Hope is “deferred disillusionment.”

Hoping that a CRM tool will automagically enable Sales to improve their performance is a good strategy for failure. Your objectives need to be specific. Your targets need to be set, cascaded to the individual level, and measurable. On top of that: everything you ask your Account Managers to do should be aligned with achieving these targets.

Coach & Support towards Targets

The performance insights enable you to coach your Account Managers into better performance: What have they missed, or where can they learn from others?

You can also use insights to support your Account Managers in getting the rest of the organization aligned with Sales priorities. For example: Is that big crucial deal getting the right support from Legal to accelerate the contracting phase?

Personal Reflection towards Targets

Well constructed insights will enable your Account Managers to reflect on their priorities and actions without your support or coaching. Which new perspective have you provided that enables them to calibrate themselves into better performance?

Artificial Intelligence: Value multiplier for Insights

Salesforce provides a great example with their Einstein product how Artificial Intelligence (AI) can be leveraged to turn CRM data into valuable insights for your Account Managers. Einstein can offer dynamically generated insights like recommendations for ‘next best action’ based on the available data and the ‘out of the box’ AI capabilities of Salesforce.
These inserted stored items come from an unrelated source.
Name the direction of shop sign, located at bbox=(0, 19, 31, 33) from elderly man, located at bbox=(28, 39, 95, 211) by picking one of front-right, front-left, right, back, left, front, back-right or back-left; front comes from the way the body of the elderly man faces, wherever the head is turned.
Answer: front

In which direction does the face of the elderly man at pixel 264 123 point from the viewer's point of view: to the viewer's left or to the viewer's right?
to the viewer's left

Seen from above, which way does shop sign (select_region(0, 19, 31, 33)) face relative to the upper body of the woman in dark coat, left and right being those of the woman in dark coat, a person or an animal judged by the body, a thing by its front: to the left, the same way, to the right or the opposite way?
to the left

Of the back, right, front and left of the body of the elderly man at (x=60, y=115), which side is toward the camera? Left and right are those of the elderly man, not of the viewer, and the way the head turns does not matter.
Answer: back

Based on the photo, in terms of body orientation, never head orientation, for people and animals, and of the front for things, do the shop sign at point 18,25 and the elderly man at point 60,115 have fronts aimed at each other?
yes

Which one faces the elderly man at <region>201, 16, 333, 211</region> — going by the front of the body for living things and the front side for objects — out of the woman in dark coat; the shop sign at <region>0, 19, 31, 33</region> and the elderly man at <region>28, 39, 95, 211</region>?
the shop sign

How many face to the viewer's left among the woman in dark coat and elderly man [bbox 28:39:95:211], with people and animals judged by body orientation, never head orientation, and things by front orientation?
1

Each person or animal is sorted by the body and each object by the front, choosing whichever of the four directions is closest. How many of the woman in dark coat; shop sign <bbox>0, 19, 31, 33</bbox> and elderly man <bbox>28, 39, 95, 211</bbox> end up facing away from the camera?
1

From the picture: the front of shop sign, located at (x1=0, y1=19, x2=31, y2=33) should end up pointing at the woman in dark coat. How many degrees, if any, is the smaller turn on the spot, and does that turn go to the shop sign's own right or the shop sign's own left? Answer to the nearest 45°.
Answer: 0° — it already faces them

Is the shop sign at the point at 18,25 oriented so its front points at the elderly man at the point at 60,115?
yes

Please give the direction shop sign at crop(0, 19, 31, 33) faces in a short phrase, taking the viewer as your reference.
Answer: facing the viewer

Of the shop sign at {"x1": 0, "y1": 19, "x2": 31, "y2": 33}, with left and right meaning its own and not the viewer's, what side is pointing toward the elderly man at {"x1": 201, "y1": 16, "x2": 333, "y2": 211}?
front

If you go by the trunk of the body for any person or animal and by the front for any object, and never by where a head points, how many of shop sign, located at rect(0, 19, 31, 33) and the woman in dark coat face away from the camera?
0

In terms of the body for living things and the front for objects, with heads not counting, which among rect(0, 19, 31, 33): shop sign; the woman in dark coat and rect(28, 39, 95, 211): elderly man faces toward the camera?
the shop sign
Get started: Enable your Sales Team with CRM

So, where do you start? With your objectives! and consequently scrutinizing every (planned) field or attribute in your CRM:

  • To which objective does it contribute?
  • Do you really need the field? (what happens if you don’t have this field? are alternatives available?)
  • Does the AM need to enter the data for this field, or can we get it in another way?
    • If not: can we simplify what we ask from the AM and still achieve our goal?
  • “What’s in it for” your Account Managers?
  • How will you prove the value of what you ask them to contribute? (see the relevant example with regards to the ‘loss reason’ field in my other post: Learning from Lost Opportunities)
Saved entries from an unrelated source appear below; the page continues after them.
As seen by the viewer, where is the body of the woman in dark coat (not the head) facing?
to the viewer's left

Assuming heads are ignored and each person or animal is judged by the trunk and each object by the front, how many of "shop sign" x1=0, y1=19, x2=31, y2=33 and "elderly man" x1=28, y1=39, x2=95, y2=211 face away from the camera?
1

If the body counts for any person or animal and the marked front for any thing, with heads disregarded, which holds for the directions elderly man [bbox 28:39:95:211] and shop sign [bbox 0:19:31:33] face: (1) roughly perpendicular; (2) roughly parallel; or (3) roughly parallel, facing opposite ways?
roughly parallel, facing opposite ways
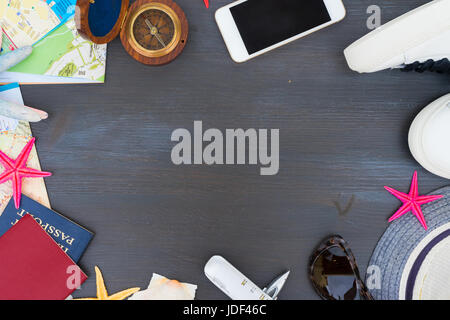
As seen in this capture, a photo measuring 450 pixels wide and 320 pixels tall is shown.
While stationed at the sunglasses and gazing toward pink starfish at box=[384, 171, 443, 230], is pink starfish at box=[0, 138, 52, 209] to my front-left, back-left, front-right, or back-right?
back-left

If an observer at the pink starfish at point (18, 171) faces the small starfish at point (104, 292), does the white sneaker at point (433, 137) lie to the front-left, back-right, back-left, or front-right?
front-left

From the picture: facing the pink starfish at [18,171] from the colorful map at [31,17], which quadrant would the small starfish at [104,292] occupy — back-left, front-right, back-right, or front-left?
front-left
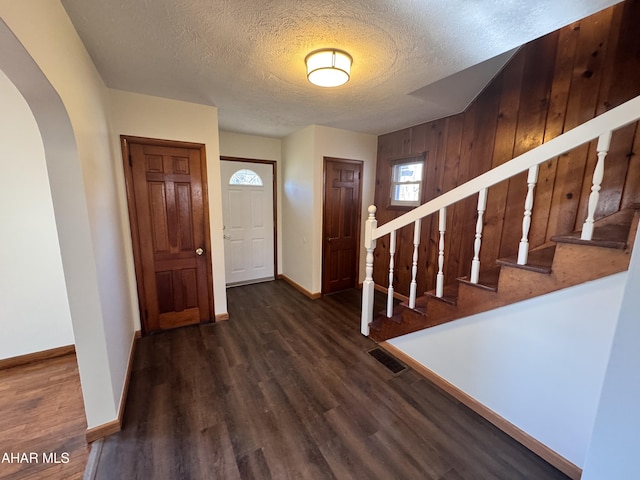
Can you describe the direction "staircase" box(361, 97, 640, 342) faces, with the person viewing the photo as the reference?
facing away from the viewer and to the left of the viewer

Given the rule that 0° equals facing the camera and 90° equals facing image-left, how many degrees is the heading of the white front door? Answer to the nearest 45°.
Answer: approximately 0°

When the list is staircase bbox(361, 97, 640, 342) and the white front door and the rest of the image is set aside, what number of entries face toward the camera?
1

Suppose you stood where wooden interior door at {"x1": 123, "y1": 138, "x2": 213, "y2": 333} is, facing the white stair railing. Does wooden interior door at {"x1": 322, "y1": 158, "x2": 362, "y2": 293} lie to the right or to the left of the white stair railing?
left

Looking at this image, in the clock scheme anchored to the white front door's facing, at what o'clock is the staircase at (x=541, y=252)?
The staircase is roughly at 11 o'clock from the white front door.

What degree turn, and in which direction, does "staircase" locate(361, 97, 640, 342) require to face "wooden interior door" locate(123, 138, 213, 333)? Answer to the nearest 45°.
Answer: approximately 45° to its left

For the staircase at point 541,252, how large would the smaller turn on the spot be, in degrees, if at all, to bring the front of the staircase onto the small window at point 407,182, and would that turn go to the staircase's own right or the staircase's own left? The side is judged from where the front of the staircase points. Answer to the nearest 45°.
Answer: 0° — it already faces it

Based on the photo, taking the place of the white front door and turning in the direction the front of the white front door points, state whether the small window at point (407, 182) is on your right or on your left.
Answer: on your left

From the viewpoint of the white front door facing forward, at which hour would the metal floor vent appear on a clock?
The metal floor vent is roughly at 11 o'clock from the white front door.

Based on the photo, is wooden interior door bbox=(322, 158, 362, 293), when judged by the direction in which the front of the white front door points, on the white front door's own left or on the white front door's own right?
on the white front door's own left
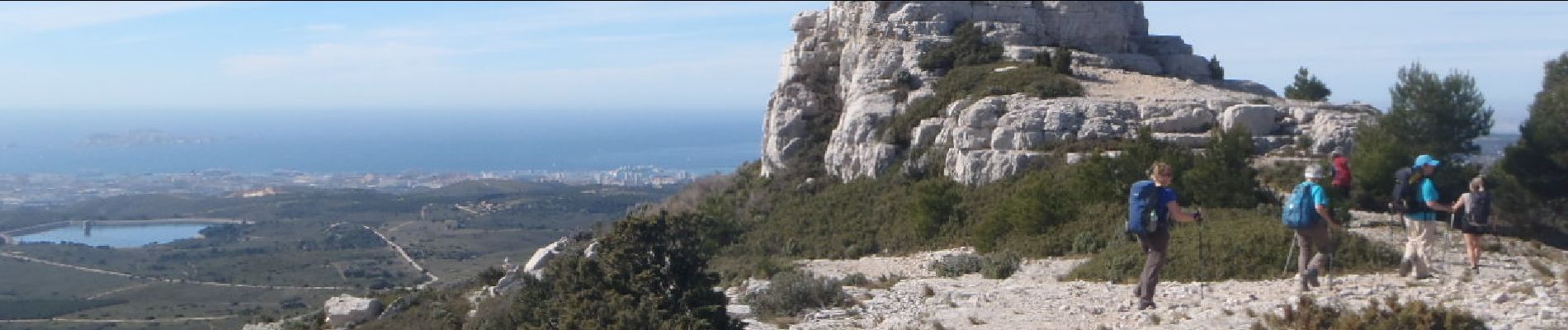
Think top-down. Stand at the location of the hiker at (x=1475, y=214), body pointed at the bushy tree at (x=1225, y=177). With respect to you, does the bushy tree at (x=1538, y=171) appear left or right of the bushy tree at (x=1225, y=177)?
right

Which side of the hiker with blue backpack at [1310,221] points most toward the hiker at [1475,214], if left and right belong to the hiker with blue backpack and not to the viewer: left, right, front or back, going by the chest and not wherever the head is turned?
front

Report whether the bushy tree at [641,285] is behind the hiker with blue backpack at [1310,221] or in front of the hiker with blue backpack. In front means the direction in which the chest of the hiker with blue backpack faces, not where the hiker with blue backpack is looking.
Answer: behind

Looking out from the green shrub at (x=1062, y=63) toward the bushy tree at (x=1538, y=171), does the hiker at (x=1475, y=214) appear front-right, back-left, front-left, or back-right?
front-right

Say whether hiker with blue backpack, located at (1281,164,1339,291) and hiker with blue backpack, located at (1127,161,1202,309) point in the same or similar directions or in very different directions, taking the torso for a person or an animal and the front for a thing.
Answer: same or similar directions

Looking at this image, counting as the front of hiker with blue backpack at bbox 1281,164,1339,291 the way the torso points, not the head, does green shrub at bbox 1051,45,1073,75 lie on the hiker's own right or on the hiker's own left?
on the hiker's own left

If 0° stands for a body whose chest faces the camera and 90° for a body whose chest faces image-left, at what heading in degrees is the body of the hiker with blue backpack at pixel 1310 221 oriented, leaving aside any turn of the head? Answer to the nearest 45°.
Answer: approximately 225°

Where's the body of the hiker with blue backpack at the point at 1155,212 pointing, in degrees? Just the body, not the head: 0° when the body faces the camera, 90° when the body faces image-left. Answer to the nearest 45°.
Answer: approximately 225°

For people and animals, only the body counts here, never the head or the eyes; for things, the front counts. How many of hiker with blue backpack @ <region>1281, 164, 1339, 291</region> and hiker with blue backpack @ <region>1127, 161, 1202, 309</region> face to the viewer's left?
0

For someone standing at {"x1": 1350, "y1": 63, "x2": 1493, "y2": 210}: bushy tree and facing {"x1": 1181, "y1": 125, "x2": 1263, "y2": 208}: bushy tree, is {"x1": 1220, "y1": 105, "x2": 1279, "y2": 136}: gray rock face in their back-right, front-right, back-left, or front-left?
front-right

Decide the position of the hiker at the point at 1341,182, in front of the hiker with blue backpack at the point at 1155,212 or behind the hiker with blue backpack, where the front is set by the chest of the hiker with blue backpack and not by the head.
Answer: in front

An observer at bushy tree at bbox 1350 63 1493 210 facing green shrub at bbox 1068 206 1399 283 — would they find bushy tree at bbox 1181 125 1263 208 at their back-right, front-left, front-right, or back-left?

We (Sales Engineers) have done this scrutinization in all the CRM implementations we did. Better yet, we have also done this for all the CRM implementations in which we got involved at a late stage. The result was always the same: a simplified CRM implementation focussed on enabling Sales to improve their performance and achieve their objectives.

Kill the unfocussed Wishlist

One of our clients pulled us in on a CRM selection. At that stage, they already had a 100+ page requirements document with the intent to send out an RFP to various CRM vendors. The requirements document was actually a very long and detailed ‘Wishlist’ from all departments in their organization. The responsible MT member recognized what was happening and pulled the handbrake. We were brought in, and reset the project towards clear sales objectives:

  1. Increase efficiency through one way of working
  2. Close more deals in less time
  3. Increase customer lifetime value through more cross- and up-selling.

Scrutinizing the 100+ page requirements list against these objectives reduced it to 10 pages. These 10 pages were co-created with the relevant business champions from the sales organization. These business champions eventually also became the front-runners in adoption. They were able to show and prove the value of the new way of working, processes, and systems to their peers.

CRM will always have stakeholders from various departments: Senior Management, Marketing, Finance, Technology, Sales. Ensure you know which ‘master’ you are trying to serve, and what the objectives are. Challenge every single requirement back to the contribution on the objective, and assure you design for simplicity and usability by your Account Managers

Now: get going!

What are the objectives you have with your CRM system? Are they still the same as the original objectives? Is your CRM aligned to support your Account Managers in achieving these objectives? How can you simplify? As Steve Jobs said:

“Simple can be harder than complex: You have to work hard to get your thinking clean to make it simple. But it’s worth it in the end because once you get there, you can move mountains.”